Prompted by these two threads [1, 2], I have reimplemented a handful of sparsely-sampled N-dimensional function grid interpolations as a set of GPs. I can solve a system of this form for each observable:

```
def solve_single_gp(lengthscales, X0, samples, noise=1.0e-3):
cov = pm.gp.cov.ExpQuad(len(lengthscales), ls=lengthscales)
K = cov(X0.T)
K_noise = K + pm.gp.cov.WhiteNoise(noise)(X0.T)
L = np.linalg.cholesky(K_noise.eval())
alpha = np.linalg.solve(
L.T, np.linalg.solve(L, samples.flatten()))
return cov, alpha
```

and then use that solution to calculate the GP solution for that observable:

```
def gp_predictt(cov, alpha, X0, X1):
K_s = cov(X0.T, X1.T)
post_mean = theano.tensor.dot(K_s.T, alpha)
return post_mean
```

This code is more or less copied from the GP Slice Sampling tutorial. I don’t care about sampling, *per se*, from the GP at some point–I just want the most likely value of the underlying function given the input grid points.

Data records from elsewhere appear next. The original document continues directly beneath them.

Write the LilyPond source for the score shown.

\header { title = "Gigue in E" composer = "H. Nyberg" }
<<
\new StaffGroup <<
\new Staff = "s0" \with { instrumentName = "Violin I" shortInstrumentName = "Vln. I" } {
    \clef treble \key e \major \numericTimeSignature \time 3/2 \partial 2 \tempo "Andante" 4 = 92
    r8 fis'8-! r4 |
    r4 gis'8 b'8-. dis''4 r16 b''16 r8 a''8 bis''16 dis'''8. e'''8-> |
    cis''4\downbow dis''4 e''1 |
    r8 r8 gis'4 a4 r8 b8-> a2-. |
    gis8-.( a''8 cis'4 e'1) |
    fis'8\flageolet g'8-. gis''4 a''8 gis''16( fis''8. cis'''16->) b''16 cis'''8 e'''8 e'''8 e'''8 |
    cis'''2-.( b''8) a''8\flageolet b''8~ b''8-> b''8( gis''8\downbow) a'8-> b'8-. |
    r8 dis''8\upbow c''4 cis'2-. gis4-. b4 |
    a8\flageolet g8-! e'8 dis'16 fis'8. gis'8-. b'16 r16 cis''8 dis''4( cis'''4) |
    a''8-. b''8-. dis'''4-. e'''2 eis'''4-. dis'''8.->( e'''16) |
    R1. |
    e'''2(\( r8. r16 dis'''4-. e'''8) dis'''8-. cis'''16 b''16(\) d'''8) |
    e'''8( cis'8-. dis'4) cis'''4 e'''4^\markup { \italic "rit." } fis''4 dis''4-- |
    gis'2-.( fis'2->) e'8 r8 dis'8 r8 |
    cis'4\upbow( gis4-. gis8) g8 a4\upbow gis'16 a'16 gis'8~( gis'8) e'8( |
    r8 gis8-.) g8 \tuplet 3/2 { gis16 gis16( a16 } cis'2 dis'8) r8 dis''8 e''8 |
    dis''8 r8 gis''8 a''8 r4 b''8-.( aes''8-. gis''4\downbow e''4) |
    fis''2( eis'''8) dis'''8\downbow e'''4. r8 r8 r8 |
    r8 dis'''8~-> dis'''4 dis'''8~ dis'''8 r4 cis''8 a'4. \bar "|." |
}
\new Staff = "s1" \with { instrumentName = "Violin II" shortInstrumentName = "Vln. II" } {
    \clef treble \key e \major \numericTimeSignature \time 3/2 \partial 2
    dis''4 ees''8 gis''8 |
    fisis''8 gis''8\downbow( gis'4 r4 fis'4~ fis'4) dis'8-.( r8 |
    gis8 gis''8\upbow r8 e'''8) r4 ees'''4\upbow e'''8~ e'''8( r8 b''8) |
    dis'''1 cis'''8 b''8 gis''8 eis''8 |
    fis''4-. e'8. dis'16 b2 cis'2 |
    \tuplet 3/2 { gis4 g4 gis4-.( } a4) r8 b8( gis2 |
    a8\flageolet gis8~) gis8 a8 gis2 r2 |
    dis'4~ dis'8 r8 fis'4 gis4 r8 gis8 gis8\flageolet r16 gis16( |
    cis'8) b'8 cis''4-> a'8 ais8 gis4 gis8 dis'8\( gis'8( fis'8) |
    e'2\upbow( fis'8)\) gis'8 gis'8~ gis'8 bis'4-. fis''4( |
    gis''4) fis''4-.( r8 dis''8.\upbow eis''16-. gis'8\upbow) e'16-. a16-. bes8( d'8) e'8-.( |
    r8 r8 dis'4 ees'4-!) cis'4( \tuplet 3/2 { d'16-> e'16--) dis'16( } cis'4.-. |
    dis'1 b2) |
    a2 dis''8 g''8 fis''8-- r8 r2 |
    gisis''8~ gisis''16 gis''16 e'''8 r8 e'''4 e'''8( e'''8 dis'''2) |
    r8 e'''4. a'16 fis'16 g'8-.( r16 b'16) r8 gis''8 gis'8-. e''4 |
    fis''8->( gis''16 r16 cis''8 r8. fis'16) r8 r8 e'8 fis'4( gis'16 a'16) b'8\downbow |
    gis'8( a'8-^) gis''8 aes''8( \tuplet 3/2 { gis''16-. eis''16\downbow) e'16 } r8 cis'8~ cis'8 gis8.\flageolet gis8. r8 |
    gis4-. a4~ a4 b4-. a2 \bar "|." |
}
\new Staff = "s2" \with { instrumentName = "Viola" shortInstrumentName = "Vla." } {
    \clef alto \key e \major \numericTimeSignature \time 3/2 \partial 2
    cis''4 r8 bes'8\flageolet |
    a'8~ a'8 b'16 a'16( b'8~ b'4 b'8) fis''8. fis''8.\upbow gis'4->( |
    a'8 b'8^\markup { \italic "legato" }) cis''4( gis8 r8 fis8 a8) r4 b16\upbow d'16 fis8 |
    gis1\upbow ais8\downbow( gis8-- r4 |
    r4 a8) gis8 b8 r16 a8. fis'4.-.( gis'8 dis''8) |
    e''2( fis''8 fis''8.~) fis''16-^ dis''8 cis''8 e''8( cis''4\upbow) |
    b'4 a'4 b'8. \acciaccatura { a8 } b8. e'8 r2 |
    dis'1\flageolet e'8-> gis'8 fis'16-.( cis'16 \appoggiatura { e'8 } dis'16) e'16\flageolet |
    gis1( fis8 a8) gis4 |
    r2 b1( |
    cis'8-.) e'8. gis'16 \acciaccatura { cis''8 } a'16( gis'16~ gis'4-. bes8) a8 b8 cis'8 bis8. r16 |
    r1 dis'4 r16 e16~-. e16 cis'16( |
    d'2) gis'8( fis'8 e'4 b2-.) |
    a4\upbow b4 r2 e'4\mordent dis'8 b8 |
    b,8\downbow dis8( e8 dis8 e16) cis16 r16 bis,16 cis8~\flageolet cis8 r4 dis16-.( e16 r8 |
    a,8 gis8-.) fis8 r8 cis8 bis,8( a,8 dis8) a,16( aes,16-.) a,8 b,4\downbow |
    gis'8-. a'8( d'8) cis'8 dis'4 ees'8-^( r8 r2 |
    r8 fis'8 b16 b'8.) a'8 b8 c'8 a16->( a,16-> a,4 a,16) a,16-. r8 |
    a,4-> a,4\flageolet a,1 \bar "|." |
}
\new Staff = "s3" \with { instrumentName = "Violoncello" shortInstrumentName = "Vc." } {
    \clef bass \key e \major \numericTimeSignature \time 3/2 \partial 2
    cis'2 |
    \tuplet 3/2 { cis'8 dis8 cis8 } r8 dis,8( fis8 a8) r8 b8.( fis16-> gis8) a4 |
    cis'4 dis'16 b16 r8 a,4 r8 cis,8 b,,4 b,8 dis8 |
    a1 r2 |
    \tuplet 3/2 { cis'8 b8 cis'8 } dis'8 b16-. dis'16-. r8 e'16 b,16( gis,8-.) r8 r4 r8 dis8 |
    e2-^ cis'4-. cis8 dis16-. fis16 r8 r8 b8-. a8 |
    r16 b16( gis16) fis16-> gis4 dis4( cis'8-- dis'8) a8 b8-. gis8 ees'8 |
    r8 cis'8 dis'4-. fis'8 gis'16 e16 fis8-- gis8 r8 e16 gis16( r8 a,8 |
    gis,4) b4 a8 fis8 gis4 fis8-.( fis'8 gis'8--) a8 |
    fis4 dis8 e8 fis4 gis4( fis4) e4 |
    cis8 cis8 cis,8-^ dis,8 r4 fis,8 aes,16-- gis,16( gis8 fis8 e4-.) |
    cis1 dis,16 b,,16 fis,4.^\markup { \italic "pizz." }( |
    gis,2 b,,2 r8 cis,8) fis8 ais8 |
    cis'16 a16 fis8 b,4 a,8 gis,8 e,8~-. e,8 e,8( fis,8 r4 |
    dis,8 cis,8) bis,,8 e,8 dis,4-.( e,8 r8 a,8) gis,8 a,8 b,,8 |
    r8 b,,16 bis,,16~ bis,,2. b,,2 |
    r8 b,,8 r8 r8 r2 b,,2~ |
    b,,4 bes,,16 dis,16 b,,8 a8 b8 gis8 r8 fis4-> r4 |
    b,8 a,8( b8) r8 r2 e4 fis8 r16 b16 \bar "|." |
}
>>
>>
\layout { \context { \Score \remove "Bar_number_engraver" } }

So, from here, I can take this set of GP solutions and use them to model observations:

```
def find_ism_params(grid, dustlaw, line_obs, line_ls, drpall_row):
'''
run a pymc3 grid on a whole galaxy
- grid: yields from pre-GP-trained photoionization grid
- dustlaw: dust attenuation function
- line_obs: emission-line observation object
- line_ls: line wavelength
- drpall_row: metadata
'''
zdist = drpall_row['nsa_zdist']
four_pi_r2 = (4. * np.pi * cosmo.luminosity_distance(zdist)**2.).to(units.cm**2).value
# get observations
f, unc, _ = map(lambda x: np.stack(x).T, line_obs.get_good_obs())
cov = np.stack([np.diag(u**2.) for u in unc], axis=-1)
f, unc, cov = f[:1], unc[:1], cov[..., :1]
*obs_shape_, nlines = f.shape
obs_shape = tuple(obs_shape_)
print('in galaxy: {} measurements of {} lines'.format(obs_shape, nlines))
with pymc3.Model() as model:
# priors
## first on photoionization model
logZ = pymc3.Uniform('logZ', *grid.range('logZ'), shape=obs_shape,
testval=0.)
logU = pymc3.Uniform('logU', *grid.range('logU'), shape=obs_shape,
testval=-2.5)
age = pymc3.Uniform('age', *grid.range('Age'), shape=obs_shape,
testval=4.)
grid_params = theano.tensor.stack([logZ, logU, age], axis=0)
# next on normalization of emission line strengths
logQH = pymc3.Normal('logQH', 50., 3., shape=obs_shape + (1, ), testval=50)
linelumsperqh = grid.predictt(grid_params) # calls GP grid for all observables
linelums = linelumsperqh * 10**logQH # scale factor for luminosities
## next on dust model
extinction_at_AV1 = theano.shared( # shape (nlines, )
dustlaw(wave=line_ls, a_v=1., r_v=3.1))
AV = pymc3.Exponential( # shape (*obs_shape, )
'AV', 3., shape=obs_shape, testval=1.) # extinction in V-band
twopointfive = theano.shared(2.5)
A_lambda = theano.tensor.outer(AV, extinction_at_AV1)
atten = 10**(-A_lambda / twopointfive)
# dim lines based on distance
distmod = theano.shared(four_pi_r2)
one_e_minus17 = theano.shared(1.0e-17)
linefluxes = linelums * atten / distmod / one_e_minus17
ln_unc_underestimate_factor = pymc3.Uniform(
'ln-unc-underestimate', -10., 10., testval=0.)
linefluxes_obs = pymc3.Normal(
'fluxes-obs', mu=linefluxes,
sd=unc * theano.tensor.exp(ln_unc_underestimate_factor),
observed=f, shape=f.shape)
map_start = pymc3.find_MAP()
trace = pymc3.sample(draws=5000, tune=500, cores=6, start=map_start)
return model, trace
```

Ultimately, I’m saying I have predictions for 9 observables, which depend on ~5 unobserved quantities that I’m trying to model. This seems to work well when there’s just one or two sets of observations (when `f`

has a shape like `(a few, 9)`

); however, I am trying to run this analysis simultaneously for ~2000 sets of observations (I think these can be referred to as “plates”, but I’m not sure I’m using that term right). In that case, this is super slow (30 sec per step). This would only make sense if `predictt`

were being run once per chain per step.

Can anyone offer suggestions for how to improve this? Is there a way to specify that the GP call can be sped up by pooling together the calls for all the chains? Many thanks in advance for your thoughts.